# DOCUMENT
Or, if your company had record sales that led to the opening of a new office, could your MSP sit down with you to lay out the steps to expand and set up your network for a new office?

Your MSP should be able to help you strategize for the future of your network. This also means that they should regularly upgrade equipment like your computers. 

Along with keeping all cyber security software current, regularly upgrading equipment keeps your network running as optimally as possible, which can streamline operations and contribute to a more positive workplace environment.

Irregular Security Updates and Data Backups

When Should I Fire My MSP?

Cyber security software updates ensure that your network is protected with the latest security techniques and patches. Irregular software updates and backups will fast-track your network to a data breach.

If your MSP isn't automating these updates, then your network becomes more and more vulnerable with each update that it misses. Check with your MSP to see how often they update your cyber security software and, if so, if they automate updates.

(Records of spatial reasoning questions)
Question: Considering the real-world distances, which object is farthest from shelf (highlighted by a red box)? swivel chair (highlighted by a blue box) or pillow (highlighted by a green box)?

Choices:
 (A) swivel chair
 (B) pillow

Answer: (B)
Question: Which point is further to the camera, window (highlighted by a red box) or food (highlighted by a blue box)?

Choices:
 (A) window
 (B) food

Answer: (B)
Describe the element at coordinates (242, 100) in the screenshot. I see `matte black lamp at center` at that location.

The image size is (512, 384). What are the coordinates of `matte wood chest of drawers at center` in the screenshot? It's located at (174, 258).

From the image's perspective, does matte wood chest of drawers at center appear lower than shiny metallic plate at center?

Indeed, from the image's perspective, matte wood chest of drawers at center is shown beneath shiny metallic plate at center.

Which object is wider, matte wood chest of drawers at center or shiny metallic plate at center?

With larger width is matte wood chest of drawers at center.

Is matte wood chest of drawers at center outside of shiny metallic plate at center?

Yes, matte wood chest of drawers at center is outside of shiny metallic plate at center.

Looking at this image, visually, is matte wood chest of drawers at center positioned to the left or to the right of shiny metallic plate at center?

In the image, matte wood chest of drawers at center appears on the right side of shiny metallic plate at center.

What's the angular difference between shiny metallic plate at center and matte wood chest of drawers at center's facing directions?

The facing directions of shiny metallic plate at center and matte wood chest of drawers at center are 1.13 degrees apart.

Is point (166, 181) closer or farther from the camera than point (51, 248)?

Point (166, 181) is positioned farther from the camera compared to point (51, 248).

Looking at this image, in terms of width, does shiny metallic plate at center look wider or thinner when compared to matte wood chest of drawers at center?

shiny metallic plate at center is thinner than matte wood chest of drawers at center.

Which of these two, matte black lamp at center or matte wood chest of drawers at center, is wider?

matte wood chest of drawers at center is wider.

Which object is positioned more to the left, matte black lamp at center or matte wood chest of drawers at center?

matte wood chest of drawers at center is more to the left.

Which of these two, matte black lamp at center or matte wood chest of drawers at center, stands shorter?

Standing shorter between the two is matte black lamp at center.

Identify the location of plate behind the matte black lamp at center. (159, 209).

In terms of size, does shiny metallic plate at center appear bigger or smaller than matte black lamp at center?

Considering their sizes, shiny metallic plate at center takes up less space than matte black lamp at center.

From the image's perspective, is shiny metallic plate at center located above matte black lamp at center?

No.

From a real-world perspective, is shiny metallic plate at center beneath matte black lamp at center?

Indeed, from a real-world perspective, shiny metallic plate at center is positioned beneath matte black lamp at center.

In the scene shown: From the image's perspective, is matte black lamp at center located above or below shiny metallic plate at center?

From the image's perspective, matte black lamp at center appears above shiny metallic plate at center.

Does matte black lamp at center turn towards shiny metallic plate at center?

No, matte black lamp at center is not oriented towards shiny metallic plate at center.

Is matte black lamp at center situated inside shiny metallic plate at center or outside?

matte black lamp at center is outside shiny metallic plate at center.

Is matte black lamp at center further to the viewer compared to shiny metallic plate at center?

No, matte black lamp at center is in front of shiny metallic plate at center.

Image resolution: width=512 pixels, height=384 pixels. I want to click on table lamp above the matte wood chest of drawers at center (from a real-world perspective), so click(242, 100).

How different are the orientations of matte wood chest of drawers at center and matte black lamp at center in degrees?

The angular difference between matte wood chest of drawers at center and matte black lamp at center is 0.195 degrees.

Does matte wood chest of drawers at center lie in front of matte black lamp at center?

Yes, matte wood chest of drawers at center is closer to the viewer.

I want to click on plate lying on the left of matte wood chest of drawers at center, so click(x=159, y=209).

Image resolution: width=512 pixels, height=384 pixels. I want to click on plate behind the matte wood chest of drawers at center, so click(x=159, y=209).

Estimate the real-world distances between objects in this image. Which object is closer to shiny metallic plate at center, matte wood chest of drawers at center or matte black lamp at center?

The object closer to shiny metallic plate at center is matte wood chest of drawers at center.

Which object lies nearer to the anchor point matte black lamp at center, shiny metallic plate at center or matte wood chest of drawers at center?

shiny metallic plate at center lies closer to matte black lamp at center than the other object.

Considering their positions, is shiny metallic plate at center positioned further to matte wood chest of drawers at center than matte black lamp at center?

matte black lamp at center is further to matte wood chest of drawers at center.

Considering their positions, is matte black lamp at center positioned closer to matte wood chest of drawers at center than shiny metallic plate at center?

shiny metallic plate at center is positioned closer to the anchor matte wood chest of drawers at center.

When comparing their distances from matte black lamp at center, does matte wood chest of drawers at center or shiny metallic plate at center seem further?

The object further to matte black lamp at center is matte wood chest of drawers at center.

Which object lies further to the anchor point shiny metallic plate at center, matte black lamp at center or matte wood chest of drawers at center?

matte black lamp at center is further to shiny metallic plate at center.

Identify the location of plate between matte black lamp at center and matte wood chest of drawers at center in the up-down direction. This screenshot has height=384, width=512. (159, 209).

# PROBLEM SET
1. According to the MSP text, what effects does regularly upgrading equipment have? List each one.
2. Extend the text about when to fire an MSP, beginning right after its final sentence.

# WRITTEN RESPONSES
1.
- It keeps the network running as optimally as possible.
- It can streamline operations.
- It can contribute to a more positive workplace environment.

2.
Non-automated updates mean that they're left up to a human. As we know, humans are prone to errors like forgetting to complete tasks, which can put your network at risk of falling behind in updates. 

Additionally, the same principle applies to data backups. If your data backups aren't automated or aren't completed regularly, then your network's personal information and downtime rate is at risk.

In the event of a network outage or ransomware attack, you may have to restore your network to the most recent backup. If your MSP doesn't back up your data as often as possible, then you risk losing out on data if you are forced to restore to an older backup.

Just imagine, how much important new data is uploaded to your network every day? What would be the consequences of losing out on all the data from the past day, few days, or weeks if your network were to crash unexpectedly?

Keep these questions in mind when considering how much your MSP is excelling at their job.

No PII Audits

The right MSP should periodically audit your network to see what Personally Identifiable Information (PII) is vulnerable. For instance, some MSP's can conduct dark web scans to see what company information is currently on the dark web.

Dark web scans can find information such as employee email passwords. Finding what company information is on the dark web can help show your MSP what needs to be patched in your network to avoid cyber breaches moving forward.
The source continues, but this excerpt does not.